• Work to complete:
Within the records, which lines hold the string "Finance"? Report each one by copying it.

Extracted page text data
◇ ◇ ◇ ◇ ◇
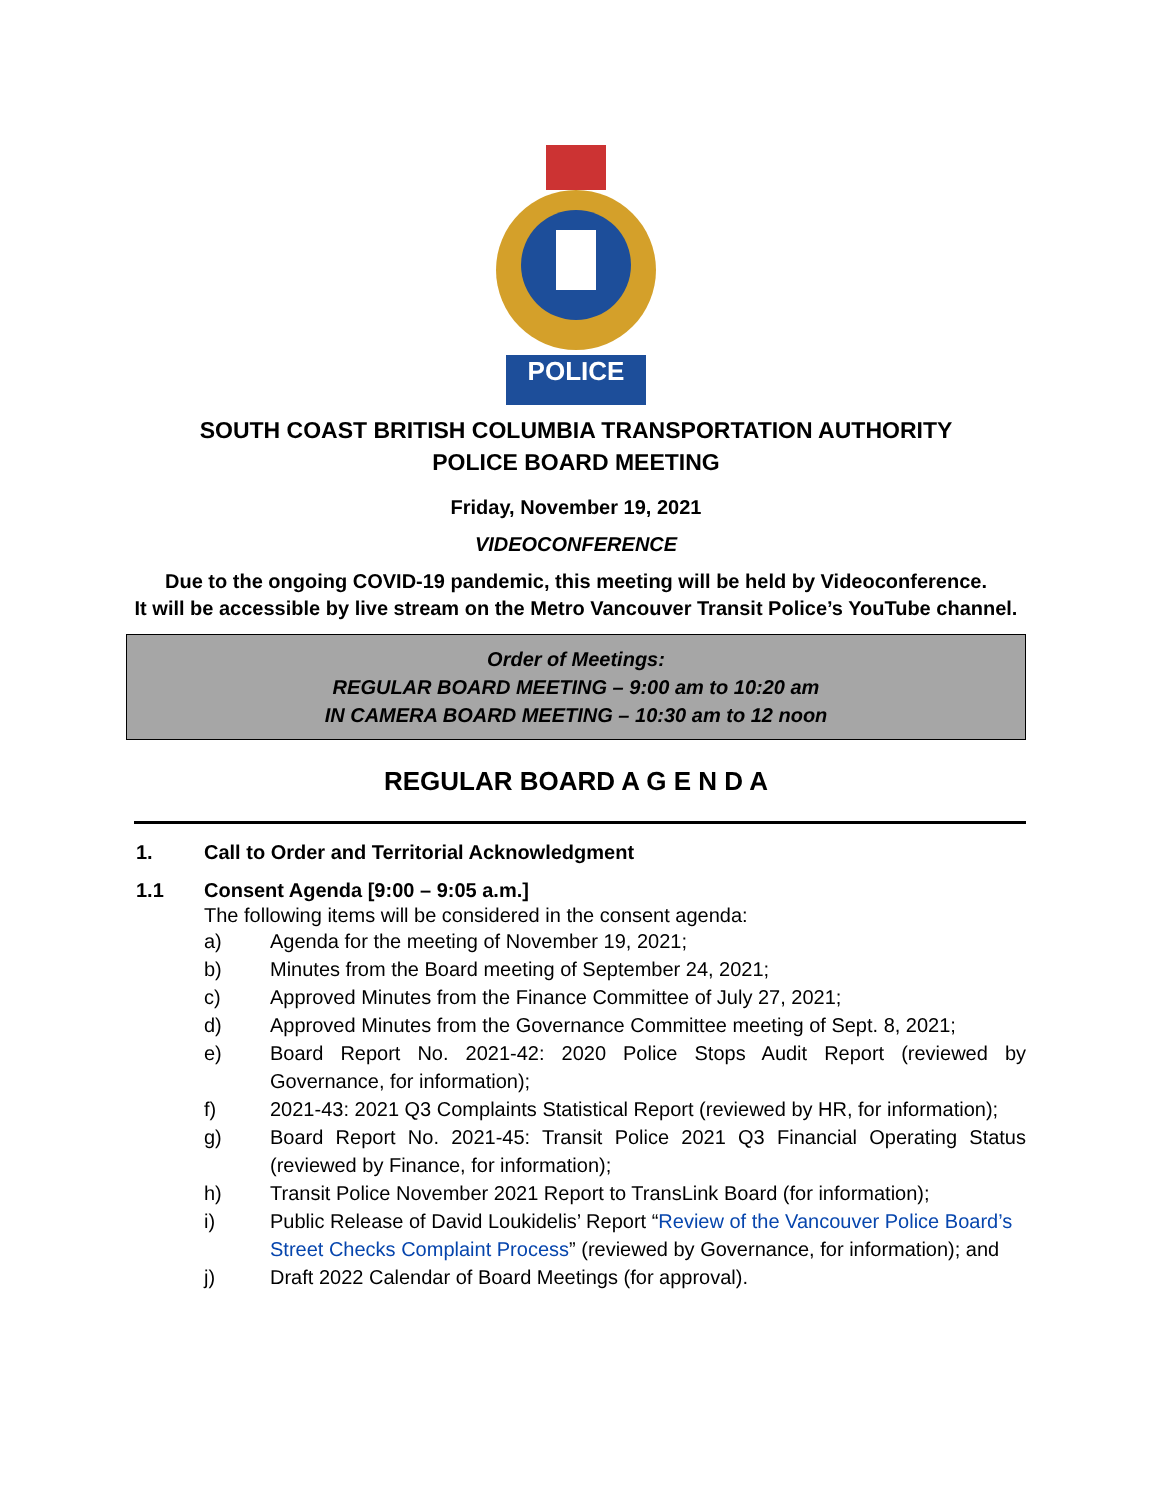POLICE
SOUTH COAST BRITISH COLUMBIA TRANSPORTATION AUTHORITY
POLICE BOARD MEETING
Friday, November 19, 2021
VIDEOCONFERENCE
Due to the ongoing COVID-19 pandemic, this meeting will be held by Videoconference.
It will be accessible by live stream on the Metro Vancouver Transit Police’s YouTube channel.
Order of Meetings:
REGULAR BOARD MEETING – 9:00 am to 10:20 am
IN CAMERA BOARD MEETING – 10:30 am to 12 noon
REGULAR BOARD A G E N D A
1. Call to Order and Territorial Acknowledgment
1.1 Consent Agenda [9:00 – 9:05 a.m.]
The following items will be considered in the consent agenda:
a) Agenda for the meeting of November 19, 2021;
b) Minutes from the Board meeting of September 24, 2021;
c) Approved Minutes from the Finance Committee of July 27, 2021;
d) Approved Minutes from the Governance Committee meeting of Sept. 8, 2021;
e) Board Report No. 2021-42: 2020 Police Stops Audit Report (reviewed by Governance, for information);
f) 2021-43: 2021 Q3 Complaints Statistical Report (reviewed by HR, for information);
g) Board Report No. 2021-45: Transit Police 2021 Q3 Financial Operating Status (reviewed by Finance, for information);
h) Transit Police November 2021 Report to TransLink Board (for information);
i) Public Release of David Loukidelis’ Report “Review of the Vancouver Police Board’s Street Checks Complaint Process” (reviewed by Governance, for information); and
j) Draft 2022 Calendar of Board Meetings (for approval).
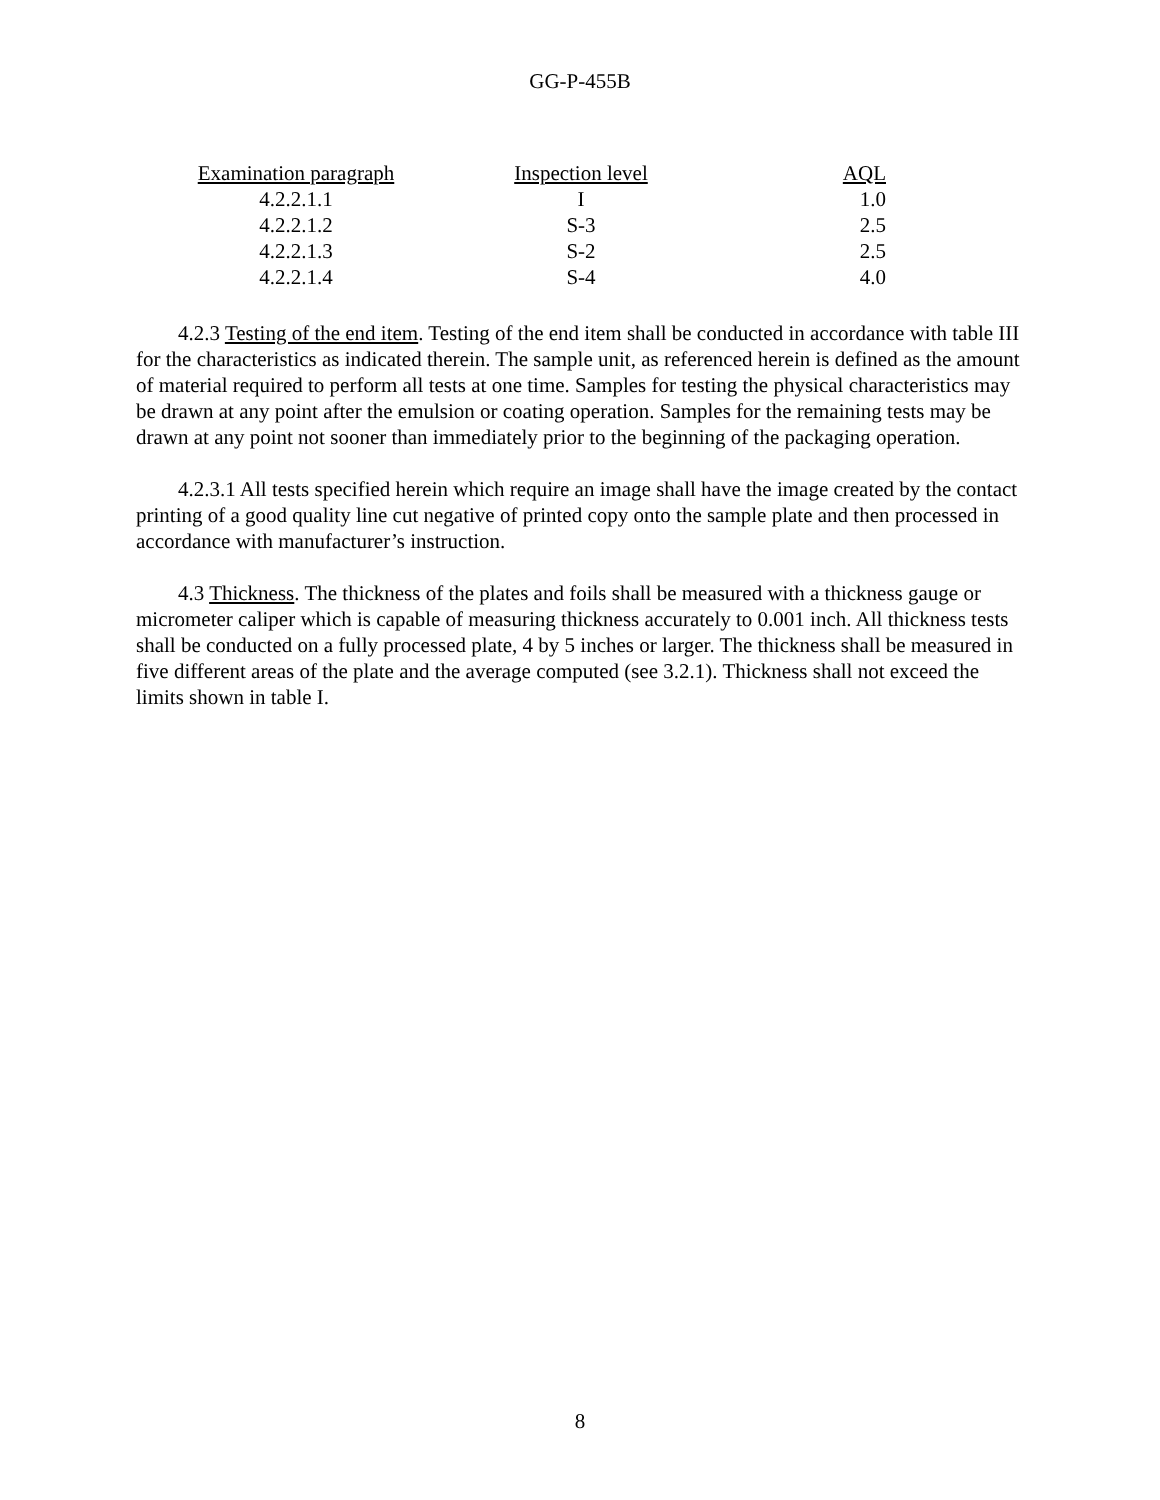GG-P-455B
| Examination paragraph | Inspection level | AQL |
| --- | --- | --- |
| 4.2.2.1.1 | I | 1.0 |
| 4.2.2.1.2 | S-3 | 2.5 |
| 4.2.2.1.3 | S-2 | 2.5 |
| 4.2.2.1.4 | S-4 | 4.0 |
4.2.3 Testing of the end item. Testing of the end item shall be conducted in accordance with table III for the characteristics as indicated therein. The sample unit, as referenced herein is defined as the amount of material required to perform all tests at one time. Samples for testing the physical characteristics may be drawn at any point after the emulsion or coating operation. Samples for the remaining tests may be drawn at any point not sooner than immediately prior to the beginning of the packaging operation.
4.2.3.1 All tests specified herein which require an image shall have the image created by the contact printing of a good quality line cut negative of printed copy onto the sample plate and then processed in accordance with manufacturer’s instruction.
4.3 Thickness. The thickness of the plates and foils shall be measured with a thickness gauge or micrometer caliper which is capable of measuring thickness accurately to 0.001 inch. All thickness tests shall be conducted on a fully processed plate, 4 by 5 inches or larger. The thickness shall be measured in five different areas of the plate and the average computed (see 3.2.1). Thickness shall not exceed the limits shown in table I.
8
◇ ◇ ◇ ◇ ◇
• Your response:
c) Approved Minutes from the Finance Committee of July 27, 2021;
g) Board Report No. 2021-45: Transit Police 2021 Q3 Financial Operating Status (reviewed by Finance, for information);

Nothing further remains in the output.